Kata ahsin terambil dari kata hasan yang berarti baik. Mencakup segala sesuatu yang dapat disentuh oleh kebaikan, bermula terhadap lingkungan, harta benda, tumbuh-tumbuhan, binatang, manusia, baik orang lain maupun diri sendiri. Bahkan terhadap musuh pun dalam batas-batas yang dibenarkan. Rasul SAW bersabda: “Sesungguhnya Allah mewajibkan ihsan atas segala sesuatu. (HR. Muslim, dan lain-lain melalui Syaddad Ibn Aus).

Kata kama pada ayat diatas berarti sebagaimana. Betapapun besarnya usaha manusia berbuat baik, pasti dia tidak dapat melakukannya sebagaimana yang dilakukan Allah. Atas dasar itu, banyak ulama memahami kata kama dalam arti disebabkan karena, yakni karena Allah telah melimpahkan aneka karunia, seharusnya manusia pun melakukan ihsan dan usaha perbaikan sesuai kemampuannya.
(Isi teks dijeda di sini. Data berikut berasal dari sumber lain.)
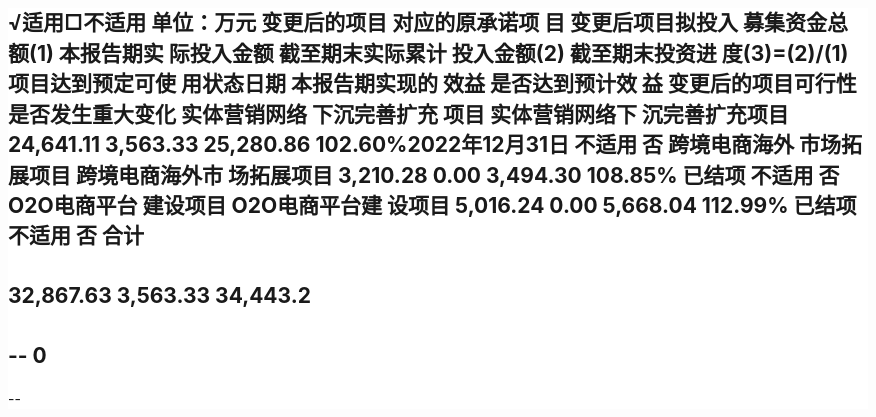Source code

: √适用□不适用
单位：万元
变更后的项目
对应的原承诺项
目
变更后项目拟投入
募集资金总额(1)
本报告期实
际投入金额
截至期末实际累计
投入金额(2)
截至期末投资进
度(3)=(2)/(1)
项目达到预定可使
用状态日期
本报告期实现的
效益
是否达到预计效
益
变更后的项目可行性
是否发生重大变化
实体营销网络
下沉完善扩充
项目
实体营销网络下
沉完善扩充项目
24,641.11
3,563.33
25,280.86
102.60%2022年12月31日
不适用
否
跨境电商海外
市场拓展项目
跨境电商海外市
场拓展项目
3,210.28
0.00
3,494.30
108.85%
已结项
不适用
否
O2O电商平台
建设项目
O2O电商平台建
设项目
5,016.24
0.00
5,668.04
112.99%
已结项
不适用
否
合计
--
32,867.63
3,563.33
34,443.2
--
--
0
--
--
Ada beberapa hal penting dari ayat ini: Pertama, dalam pandangan Islam, hidup duniawi dan ukhrawi merupakan satu kesatuan. Dunia adalah tempat menanam dan akhirat adalah tempat menuai. Apa yang Anda tanam, akan memperoleh buahnya.

Kedua, pentingnya mengarahkan pandangan kepada akhirat sebagai tujuan dan dunia sebagai sarana mencapai tujuan. Ini terlihat jelas dengan firman-Nya yang memerintahkan mencari dengan penuh kesungguhan kebahagiaan akhirat. Dengan demikian, semakin banyak yang diperoleh secara halal dalam kehidupan dunia ini, semakin terbuka kesempatan untuk memperoleh kebahagiaan ukhrawi. Selama itu diperoleh dan digunakan sesuai petunjuk Allah SWT.
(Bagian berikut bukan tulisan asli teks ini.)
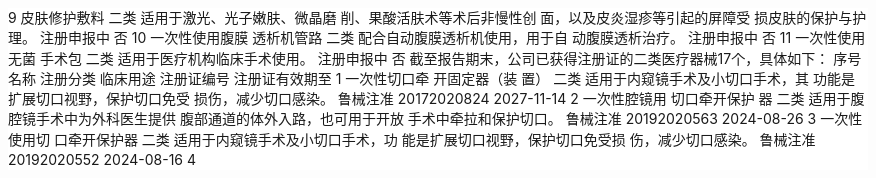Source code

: 9
皮肤修护敷料
二类
适用于激光、光子嫩肤、微晶磨
削、果酸活肤术等术后非慢性创
面，以及皮炎湿疹等引起的屏障受
损皮肤的保护与护理。
注册申报中
否
10
一次性使用腹膜
透析机管路
二类
配合自动腹膜透析机使用，用于自
动腹膜透析治疗。
注册申报中
否
11
一次性使用无菌
手术包
二类
适用于医疗机构临床手术使用。
注册申报中
否
截至报告期末，公司已获得注册证的二类医疗器械17个，具体如下：
序号
名称
注册分类
临床用途
注册证编号
注册证有效期至
1
一次性切口牵
开固定器（装
置）
二类
适用于内窥镜手术及小切口手术，其
功能是扩展切口视野，保护切口免受
损伤，减少切口感染。
鲁械注准
20172020824
2027-11-14
2
一次性腔镜用
切口牵开保护
器
二类
适用于腹腔镜手术中为外科医生提供
腹部通道的体外入路，也可用于开放
手术中牵拉和保护切口。
鲁械注准
20192020563
2024-08-26
3
一次性使用切
口牵开保护器
二类
适用于内窥镜手术及小切口手术，功
能是扩展切口视野，保护切口免受损
伤，减少切口感染。
鲁械注准
20192020552
2024-08-16
4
Larangan melakukan kerusakan, setelah sebelumnya telah diperintahkan berbuat baik, merupakan peringatan agar tidak mencampuradukkan antara kebaikan dan keburukan. Sebab, keburukan dan perusakan merupakan lawan kebaikan. Penegasan ini diperlukan, disebabkan sumber-sumber kebaikan dan keburukan sangat banyak.

Perusakan yang dimaksud menyangkut banyak hal. Di dalam Al-Qur’an ditemukan contoh-contohnya. Diantaranya merusak fitrah kesucian manusia, yakni tidak memelihara tauhid yang telah Allah anugerahkan kepada setiap insan. Keengganan menerima kebenaran dan nilai-nilai agama, seperti pembunuhan, perampokan, pengurangan takaran dan timbangan, berfoya-foya, pemborosan, gangguan terhadap kelestarian lingkungan, dan lain-lain.

Referensi:

Ash Shieddieqy, Tengku Muhammad Hasbi. 2003.  Tafsir Al-Qur’anul Majid An-Nuur. Semarang: Pustaka Rizki Putra.

Shihab, M. Quraish. 2009. Tafsir Al-Mishbah Jilid 9: Pesan, Kesan, dan Keserasian Al-Qur’an. Jakarta: Lentera Hati.

________. 2009. Tafsir Al-Mishbah Jilid 14: Pesan, Kesan, dan Keserasian Al-Qur’an. Jakarta: Lentera Hati.